For the sake of the format, the mainstream never really considered it an art form. Strange really, for a medium that combines two of the oldest art forms: the visual aesthetic and the written word. An art form that allows for a seamless stoppage of time at any desired point in a story to examine intricacies of the landscape, facial expressions, and even titles of books that guide the story softly along. How many of us remember “Quis custodiet ipsos custodies,” the ominous phrase scrawled on brick walls and bathroom stalls that bids the fateful question: Who watches the Watchmen?
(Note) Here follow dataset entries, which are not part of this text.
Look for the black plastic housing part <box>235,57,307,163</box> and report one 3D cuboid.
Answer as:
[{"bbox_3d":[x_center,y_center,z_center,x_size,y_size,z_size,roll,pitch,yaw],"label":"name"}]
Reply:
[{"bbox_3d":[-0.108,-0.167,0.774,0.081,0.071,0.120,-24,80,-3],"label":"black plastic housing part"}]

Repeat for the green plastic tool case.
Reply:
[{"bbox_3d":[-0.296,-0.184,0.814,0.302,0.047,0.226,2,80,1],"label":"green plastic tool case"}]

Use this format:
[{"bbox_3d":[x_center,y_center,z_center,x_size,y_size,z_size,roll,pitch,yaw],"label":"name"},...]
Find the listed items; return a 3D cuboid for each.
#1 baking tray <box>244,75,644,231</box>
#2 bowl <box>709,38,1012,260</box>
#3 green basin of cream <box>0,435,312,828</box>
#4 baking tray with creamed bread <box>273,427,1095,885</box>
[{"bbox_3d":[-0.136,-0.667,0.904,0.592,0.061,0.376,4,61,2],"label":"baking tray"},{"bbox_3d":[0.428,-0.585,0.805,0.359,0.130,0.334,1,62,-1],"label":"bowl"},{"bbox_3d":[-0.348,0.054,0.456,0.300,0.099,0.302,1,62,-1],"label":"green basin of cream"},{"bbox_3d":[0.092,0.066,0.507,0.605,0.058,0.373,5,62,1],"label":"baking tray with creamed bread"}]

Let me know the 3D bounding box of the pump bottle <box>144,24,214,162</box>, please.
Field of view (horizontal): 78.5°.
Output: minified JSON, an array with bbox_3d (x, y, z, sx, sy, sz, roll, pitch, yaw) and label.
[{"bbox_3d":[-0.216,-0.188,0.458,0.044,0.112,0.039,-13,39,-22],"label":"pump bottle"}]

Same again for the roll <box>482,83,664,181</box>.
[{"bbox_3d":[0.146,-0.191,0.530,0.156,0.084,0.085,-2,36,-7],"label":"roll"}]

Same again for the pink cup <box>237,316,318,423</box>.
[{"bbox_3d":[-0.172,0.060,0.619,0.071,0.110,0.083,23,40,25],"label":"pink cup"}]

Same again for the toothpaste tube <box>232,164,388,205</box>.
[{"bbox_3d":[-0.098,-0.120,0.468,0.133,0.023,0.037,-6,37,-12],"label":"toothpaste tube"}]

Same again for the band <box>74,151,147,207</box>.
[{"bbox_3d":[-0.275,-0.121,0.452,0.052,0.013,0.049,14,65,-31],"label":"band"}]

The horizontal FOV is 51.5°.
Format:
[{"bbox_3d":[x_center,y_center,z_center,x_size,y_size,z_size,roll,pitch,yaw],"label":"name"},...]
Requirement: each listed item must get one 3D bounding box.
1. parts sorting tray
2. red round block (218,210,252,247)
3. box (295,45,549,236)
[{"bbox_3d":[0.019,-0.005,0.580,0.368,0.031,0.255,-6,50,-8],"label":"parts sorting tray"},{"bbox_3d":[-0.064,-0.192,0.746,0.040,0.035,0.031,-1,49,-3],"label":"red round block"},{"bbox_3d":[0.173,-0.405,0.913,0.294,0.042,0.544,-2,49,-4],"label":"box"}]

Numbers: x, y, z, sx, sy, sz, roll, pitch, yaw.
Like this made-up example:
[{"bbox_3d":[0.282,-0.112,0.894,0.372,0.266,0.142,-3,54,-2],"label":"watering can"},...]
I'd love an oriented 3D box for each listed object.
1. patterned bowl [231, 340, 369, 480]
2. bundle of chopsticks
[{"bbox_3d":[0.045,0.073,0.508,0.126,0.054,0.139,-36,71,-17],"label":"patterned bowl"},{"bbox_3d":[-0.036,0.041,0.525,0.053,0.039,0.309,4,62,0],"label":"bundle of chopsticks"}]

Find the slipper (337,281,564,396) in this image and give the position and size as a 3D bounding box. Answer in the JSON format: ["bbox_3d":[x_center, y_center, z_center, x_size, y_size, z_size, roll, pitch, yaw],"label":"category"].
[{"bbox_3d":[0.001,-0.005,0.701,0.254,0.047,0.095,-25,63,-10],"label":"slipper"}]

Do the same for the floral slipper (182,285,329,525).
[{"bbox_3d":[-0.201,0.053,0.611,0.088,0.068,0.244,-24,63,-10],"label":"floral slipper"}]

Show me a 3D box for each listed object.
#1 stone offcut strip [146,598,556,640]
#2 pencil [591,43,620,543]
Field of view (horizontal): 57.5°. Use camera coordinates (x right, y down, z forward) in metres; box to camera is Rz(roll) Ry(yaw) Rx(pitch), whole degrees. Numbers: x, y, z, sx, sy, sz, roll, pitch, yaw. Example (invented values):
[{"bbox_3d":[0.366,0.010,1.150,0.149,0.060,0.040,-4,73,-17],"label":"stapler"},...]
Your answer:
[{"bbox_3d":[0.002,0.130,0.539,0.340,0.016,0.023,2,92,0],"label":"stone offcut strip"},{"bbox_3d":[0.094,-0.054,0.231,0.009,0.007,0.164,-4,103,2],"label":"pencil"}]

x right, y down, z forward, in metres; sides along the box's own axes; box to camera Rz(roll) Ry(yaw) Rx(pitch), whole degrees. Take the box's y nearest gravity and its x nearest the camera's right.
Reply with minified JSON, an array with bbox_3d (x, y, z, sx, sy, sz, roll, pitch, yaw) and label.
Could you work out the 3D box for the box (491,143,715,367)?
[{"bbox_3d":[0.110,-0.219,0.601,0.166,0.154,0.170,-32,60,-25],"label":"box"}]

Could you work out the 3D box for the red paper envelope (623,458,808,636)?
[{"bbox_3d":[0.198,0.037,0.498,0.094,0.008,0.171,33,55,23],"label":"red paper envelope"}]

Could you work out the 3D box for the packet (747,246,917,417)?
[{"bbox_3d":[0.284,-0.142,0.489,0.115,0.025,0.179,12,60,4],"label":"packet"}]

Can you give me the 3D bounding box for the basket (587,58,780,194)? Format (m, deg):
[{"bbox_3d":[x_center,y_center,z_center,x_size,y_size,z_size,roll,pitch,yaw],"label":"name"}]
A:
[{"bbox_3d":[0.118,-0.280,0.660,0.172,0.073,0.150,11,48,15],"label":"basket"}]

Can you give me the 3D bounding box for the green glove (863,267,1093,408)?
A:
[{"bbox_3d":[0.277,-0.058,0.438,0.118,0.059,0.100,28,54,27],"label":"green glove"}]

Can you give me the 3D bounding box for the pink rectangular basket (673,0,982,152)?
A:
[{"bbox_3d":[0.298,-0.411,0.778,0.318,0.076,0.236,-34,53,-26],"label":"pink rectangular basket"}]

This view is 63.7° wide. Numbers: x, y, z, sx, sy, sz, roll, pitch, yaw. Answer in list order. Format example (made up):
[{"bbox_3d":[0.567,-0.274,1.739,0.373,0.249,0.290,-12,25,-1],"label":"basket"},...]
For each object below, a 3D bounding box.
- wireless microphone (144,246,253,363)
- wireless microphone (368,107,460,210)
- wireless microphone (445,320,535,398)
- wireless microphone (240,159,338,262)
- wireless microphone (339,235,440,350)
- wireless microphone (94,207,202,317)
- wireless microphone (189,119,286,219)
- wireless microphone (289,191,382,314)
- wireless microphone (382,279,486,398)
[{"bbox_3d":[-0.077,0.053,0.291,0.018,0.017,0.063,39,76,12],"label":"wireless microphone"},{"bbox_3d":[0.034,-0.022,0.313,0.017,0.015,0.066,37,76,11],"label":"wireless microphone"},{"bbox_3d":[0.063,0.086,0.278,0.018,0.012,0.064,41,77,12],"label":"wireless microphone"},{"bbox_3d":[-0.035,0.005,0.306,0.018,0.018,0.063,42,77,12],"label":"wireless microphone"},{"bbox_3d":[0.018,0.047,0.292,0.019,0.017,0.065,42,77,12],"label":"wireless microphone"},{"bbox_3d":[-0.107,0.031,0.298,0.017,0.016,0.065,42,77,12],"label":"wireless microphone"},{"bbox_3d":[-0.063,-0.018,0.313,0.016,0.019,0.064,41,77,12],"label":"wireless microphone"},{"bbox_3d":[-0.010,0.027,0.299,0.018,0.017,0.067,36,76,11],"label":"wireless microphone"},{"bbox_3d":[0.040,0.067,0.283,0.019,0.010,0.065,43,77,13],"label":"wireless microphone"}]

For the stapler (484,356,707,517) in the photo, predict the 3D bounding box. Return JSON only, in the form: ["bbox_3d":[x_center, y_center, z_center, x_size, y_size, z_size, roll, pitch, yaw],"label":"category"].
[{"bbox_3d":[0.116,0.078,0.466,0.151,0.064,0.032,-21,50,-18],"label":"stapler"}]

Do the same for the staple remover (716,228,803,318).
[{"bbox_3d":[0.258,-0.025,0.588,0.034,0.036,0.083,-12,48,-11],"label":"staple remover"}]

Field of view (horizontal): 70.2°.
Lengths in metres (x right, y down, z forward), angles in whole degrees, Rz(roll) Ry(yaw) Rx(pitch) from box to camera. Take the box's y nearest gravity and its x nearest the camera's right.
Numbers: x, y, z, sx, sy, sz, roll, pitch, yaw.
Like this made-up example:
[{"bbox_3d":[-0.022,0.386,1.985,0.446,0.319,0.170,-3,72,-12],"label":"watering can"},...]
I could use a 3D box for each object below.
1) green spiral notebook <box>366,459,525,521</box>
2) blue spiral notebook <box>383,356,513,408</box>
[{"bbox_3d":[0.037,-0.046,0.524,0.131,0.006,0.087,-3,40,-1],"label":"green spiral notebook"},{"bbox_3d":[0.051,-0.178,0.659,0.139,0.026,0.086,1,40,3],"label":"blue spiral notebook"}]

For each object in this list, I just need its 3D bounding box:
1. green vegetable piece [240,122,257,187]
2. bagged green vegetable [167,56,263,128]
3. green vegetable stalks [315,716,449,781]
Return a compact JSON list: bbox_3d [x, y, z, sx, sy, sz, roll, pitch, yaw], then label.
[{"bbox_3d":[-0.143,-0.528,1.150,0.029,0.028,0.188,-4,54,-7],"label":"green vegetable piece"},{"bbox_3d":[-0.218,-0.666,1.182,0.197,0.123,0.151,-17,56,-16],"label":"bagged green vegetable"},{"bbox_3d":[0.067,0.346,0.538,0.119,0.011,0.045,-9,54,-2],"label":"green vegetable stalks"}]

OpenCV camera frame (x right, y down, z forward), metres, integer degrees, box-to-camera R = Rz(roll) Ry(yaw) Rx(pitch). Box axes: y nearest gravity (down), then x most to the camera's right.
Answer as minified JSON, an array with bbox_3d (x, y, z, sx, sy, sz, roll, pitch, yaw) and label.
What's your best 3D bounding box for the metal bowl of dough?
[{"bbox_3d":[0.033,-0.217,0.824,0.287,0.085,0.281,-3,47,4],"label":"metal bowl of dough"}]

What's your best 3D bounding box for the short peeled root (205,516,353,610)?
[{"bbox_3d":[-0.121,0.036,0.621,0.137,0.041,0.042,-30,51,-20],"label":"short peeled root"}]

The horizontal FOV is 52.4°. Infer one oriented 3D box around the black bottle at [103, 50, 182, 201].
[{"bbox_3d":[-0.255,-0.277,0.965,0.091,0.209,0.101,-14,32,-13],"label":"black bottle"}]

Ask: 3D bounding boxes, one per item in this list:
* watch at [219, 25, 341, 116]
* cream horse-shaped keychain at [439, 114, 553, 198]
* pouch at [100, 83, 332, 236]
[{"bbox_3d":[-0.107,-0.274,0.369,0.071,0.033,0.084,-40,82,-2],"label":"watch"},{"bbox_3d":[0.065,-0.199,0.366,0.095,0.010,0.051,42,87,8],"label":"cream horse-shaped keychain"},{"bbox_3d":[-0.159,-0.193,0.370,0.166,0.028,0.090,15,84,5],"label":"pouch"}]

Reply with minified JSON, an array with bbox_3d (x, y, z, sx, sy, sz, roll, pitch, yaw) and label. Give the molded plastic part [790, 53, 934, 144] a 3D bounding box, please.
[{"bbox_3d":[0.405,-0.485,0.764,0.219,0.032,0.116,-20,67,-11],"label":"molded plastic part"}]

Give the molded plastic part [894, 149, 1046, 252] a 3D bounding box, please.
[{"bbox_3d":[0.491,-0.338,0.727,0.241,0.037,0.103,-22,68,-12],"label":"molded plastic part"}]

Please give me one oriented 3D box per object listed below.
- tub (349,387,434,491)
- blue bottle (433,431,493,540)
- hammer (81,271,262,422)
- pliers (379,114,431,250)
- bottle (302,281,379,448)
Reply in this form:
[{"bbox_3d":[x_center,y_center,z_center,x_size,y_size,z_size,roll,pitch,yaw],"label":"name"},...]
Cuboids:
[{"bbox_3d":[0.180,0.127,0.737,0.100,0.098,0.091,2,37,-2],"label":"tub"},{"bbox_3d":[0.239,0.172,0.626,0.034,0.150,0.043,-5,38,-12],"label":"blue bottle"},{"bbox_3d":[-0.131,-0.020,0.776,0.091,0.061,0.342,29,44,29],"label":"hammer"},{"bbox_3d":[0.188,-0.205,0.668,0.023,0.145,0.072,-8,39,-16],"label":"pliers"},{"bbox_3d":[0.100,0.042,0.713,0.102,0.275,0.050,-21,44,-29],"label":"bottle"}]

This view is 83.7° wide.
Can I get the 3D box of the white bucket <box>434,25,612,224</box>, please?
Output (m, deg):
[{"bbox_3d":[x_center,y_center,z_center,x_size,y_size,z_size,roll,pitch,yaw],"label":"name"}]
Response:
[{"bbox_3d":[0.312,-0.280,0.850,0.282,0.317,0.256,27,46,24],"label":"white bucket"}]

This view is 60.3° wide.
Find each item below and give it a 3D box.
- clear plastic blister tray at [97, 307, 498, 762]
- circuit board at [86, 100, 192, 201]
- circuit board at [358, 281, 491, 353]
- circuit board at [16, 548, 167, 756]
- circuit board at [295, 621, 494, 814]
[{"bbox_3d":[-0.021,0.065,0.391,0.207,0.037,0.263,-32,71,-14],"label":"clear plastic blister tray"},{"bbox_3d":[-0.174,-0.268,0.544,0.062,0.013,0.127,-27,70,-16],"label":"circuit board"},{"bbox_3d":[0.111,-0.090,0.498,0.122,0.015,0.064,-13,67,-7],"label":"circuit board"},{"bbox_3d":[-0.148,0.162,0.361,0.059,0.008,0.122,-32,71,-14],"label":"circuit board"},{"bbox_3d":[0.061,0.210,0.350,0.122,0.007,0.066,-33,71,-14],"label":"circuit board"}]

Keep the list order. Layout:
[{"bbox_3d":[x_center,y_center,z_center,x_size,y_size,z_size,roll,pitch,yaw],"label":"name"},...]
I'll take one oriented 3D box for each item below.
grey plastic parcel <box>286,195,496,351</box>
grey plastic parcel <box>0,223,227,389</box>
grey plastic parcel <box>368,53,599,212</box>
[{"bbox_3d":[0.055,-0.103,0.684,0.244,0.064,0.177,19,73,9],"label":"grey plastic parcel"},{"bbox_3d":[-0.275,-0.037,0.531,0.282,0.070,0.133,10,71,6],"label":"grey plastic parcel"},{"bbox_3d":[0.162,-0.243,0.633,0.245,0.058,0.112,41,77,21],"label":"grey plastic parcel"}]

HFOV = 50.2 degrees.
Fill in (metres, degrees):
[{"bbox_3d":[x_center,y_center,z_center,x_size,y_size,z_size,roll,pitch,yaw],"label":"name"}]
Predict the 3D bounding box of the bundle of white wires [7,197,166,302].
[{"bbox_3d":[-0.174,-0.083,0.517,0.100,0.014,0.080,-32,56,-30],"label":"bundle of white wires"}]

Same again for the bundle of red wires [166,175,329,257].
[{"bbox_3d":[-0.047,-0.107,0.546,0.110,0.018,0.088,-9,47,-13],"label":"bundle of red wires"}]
In recent years something has accounted greatly for the wider appreciation of comic books: the film adaptation. Stories such as V for Vendetta, Watchmen, Iron Man and Hellboy undoubtedly enjoyed a significant bump in their readership months after their cinematic counterparts left the box office (in the case of Watchmen, months prior). Somehow this has both helped and hurt. For many people who are experiencing these tales for the first time, they’re encouraged to seek out more stories in their original incarnation. While the rough corners of sequential art are smoothed over with generous special effects, they tend to lose their faithfulness to their original tales.

There is still a wide following of dyed-in-the-wool comic book fans, many of them taking interesting perspectives on the state of the medium in today’s cinematically dominated media. Karen Healy, a feminist fan, runs a blog called “Girls Read Comics And They’re Pissed,” wherein she not only reviews comics, but interviews artists and writers and poses fascinating arguments on feminist issues in comic books and comic book adaptations. Aaron Albert of About.com just recently published an article on today’s social issues addressed in comic books, a redeeming element for those who dismiss them all together.

The internet has also played a significant role in the history of sequential art, with the birth of the web comic. Artist and writers such as Randall Munroe (Xkcd), Aaron Diaz (Dresden Codak), John Campbell (Pictures For Sad Children), Ryan North (Dinosaur Comics), and Emily Horne and Joey Comeau (A Softer World), are constantly testing and redefining the limits of the medium, the format, the art and the writing. These are things that have been characteristic of comics for the past few decades. They are also making comics more accessible, more identifiable, and more available. On their end, the field has become less exclusive. People are now able to throw their hat into the ring without worrying about publishing, marketing and the business end of what is ultimately, in conception and consumption, a fun art form.

Think about how pervasive something like comics have become. They’ve been used for everything from advertising to education. Can any of you go a Sunday without picking up the funnies?

We even had our own comic in the magazine for the past few years, courtesy of Andrew Godshalk, our former production manager. The New Yorker has comics. Newsweek, Rolling Stone, Artvoice. It’s too easy to ignore all that history when we glaze over that trite strip for a quick giggle on the way to an article on Amy Winehouse.

Cartoons have followed more or less the same vein in history. As they’re commonly thought of something reserved solely for children (as Cap’n Crunch and Spongebob Squarepants will readily remind us), shows such as The Simpsons and Family Guy are still seen as sensational because of the heightened opportunity for the fantastic. So all of us grown-ups that had allegedly long outgrown our fondest fictions like Looney-Toons and Jem still find it acceptable to go into hysterics at the antics of Peter Griffin or Master Shake.

Many motifs have flashed brightly and briefly throughout the illustrative world. We most vividly recall the capes, the funny names, the superpowers or the silliest of dues ex machina (kryptonite. What the fuck.). We tend to forget the moments that define the fearlessness of the medium. How the Comedian earned the long thin scar on his face. The lengths to which the Nazis go to provoke the services of Hellboy. The dire conditions under which Tony Stark crafted his crude suit of armor, and thus planting the seeds of a new hero. One of our greatest testaments to the fictive text must sometimes don spandex and tight tights to keep the ideas of heroics and such-easily won greatness alive and well.